**WHAT IS REQUIRED**
Count the lines of the data below that contain the word "Тонермен". Give only the number.

* * *

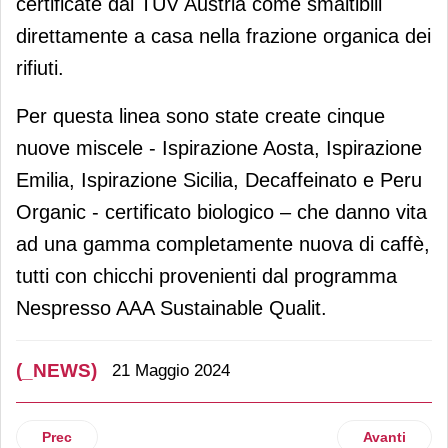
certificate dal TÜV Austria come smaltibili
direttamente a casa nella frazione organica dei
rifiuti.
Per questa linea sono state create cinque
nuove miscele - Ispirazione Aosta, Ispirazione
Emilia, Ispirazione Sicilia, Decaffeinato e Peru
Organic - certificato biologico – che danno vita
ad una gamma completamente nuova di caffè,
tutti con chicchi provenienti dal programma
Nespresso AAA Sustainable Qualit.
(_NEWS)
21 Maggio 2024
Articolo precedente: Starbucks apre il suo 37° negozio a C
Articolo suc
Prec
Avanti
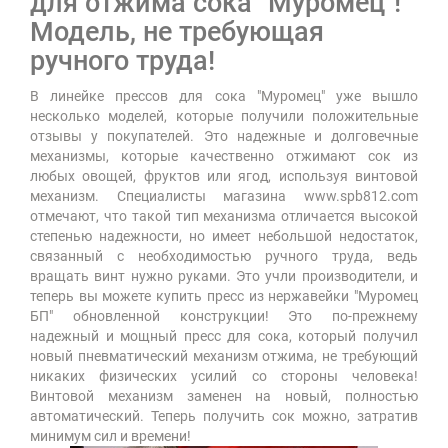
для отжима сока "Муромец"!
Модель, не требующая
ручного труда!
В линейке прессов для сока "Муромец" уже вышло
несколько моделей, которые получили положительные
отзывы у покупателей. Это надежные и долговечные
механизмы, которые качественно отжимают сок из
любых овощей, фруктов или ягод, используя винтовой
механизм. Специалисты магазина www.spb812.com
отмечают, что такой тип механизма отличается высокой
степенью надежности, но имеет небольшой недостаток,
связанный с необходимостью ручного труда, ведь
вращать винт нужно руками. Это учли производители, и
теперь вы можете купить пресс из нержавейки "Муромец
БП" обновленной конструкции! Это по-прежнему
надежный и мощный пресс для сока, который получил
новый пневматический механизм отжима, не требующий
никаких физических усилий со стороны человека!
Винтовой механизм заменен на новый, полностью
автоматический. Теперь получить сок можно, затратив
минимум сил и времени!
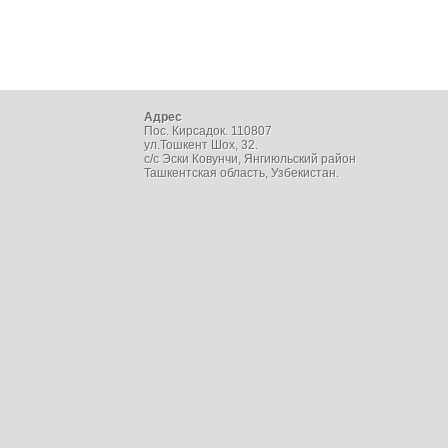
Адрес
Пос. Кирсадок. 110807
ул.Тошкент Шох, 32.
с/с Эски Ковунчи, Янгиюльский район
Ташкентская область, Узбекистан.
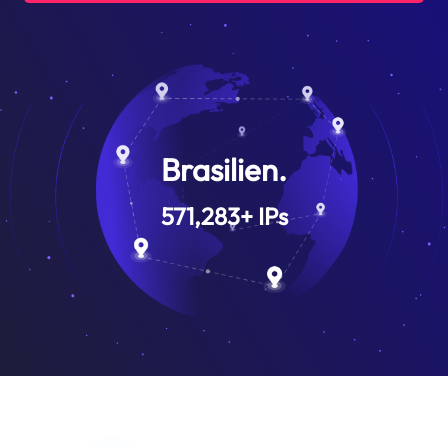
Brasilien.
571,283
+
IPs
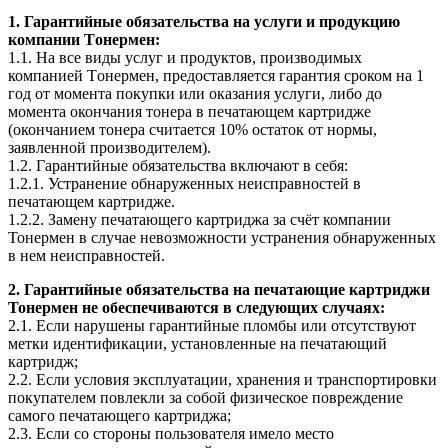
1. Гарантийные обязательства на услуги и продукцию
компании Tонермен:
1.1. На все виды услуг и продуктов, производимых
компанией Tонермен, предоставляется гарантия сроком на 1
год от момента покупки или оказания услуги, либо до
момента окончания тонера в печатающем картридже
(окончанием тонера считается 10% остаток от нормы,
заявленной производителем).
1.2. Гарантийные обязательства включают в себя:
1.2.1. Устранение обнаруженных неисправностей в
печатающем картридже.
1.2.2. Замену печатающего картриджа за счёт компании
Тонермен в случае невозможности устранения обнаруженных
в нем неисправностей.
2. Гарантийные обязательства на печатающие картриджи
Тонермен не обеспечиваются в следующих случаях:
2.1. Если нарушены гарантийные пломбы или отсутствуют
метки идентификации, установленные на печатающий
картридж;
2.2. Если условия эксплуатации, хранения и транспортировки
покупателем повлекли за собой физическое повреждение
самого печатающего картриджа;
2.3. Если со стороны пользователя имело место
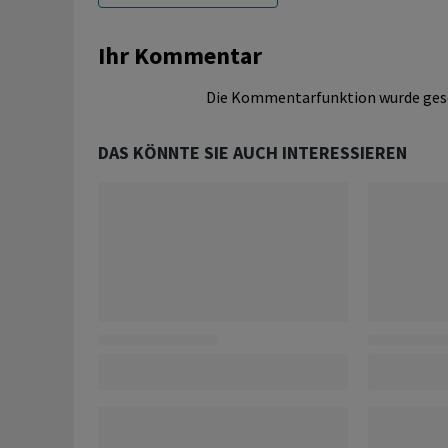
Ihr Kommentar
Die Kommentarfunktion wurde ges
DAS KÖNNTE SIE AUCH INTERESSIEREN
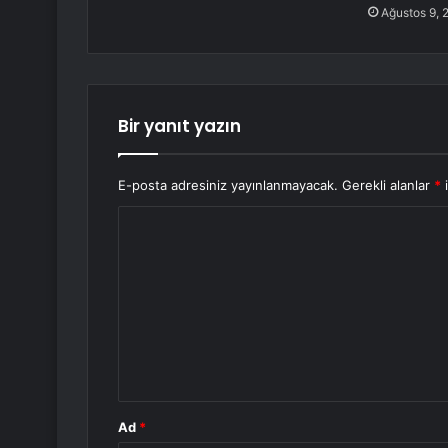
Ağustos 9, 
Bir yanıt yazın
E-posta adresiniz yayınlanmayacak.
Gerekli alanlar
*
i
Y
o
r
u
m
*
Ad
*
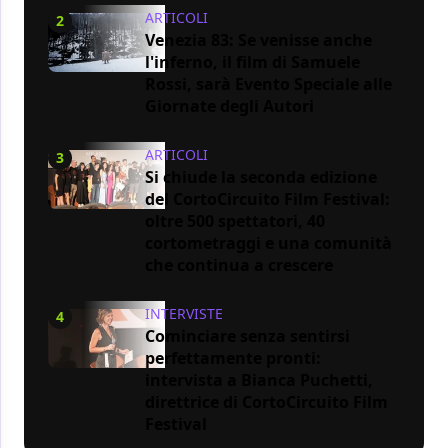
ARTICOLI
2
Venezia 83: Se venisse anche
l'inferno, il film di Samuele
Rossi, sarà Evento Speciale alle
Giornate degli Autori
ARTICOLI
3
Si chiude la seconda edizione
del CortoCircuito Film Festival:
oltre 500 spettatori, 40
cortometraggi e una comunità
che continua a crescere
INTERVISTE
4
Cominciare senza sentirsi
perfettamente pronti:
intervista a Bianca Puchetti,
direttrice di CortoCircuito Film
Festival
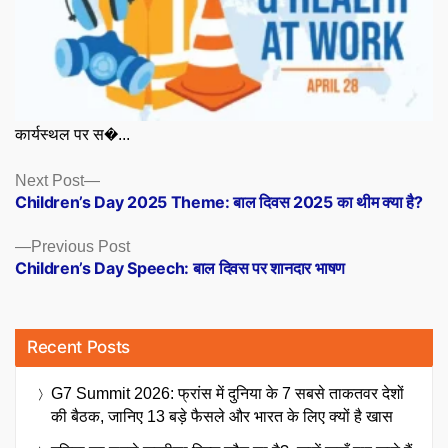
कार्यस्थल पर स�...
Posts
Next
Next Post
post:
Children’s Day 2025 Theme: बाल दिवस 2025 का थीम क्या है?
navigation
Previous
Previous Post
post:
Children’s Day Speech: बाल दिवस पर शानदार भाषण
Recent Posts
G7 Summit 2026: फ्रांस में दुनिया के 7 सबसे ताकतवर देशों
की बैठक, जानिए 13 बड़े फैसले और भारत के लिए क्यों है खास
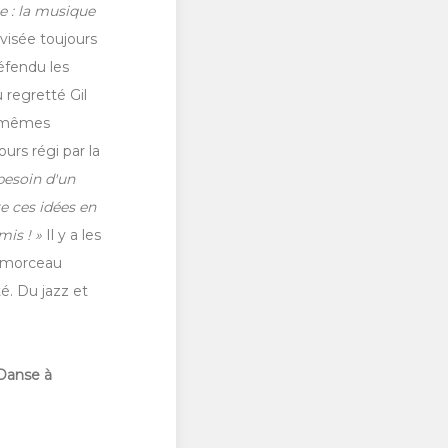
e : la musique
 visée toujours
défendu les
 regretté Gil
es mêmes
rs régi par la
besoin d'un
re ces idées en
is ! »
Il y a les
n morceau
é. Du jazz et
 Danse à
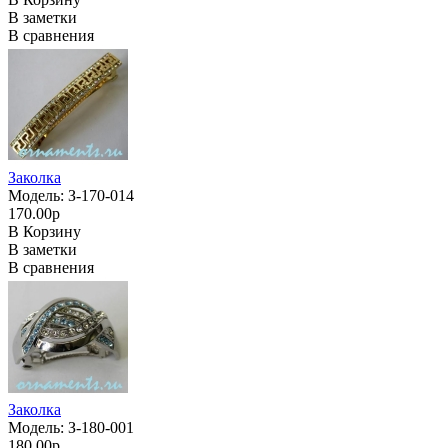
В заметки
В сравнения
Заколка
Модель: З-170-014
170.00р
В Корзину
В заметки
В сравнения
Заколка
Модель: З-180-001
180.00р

* * *

**RESULT**
2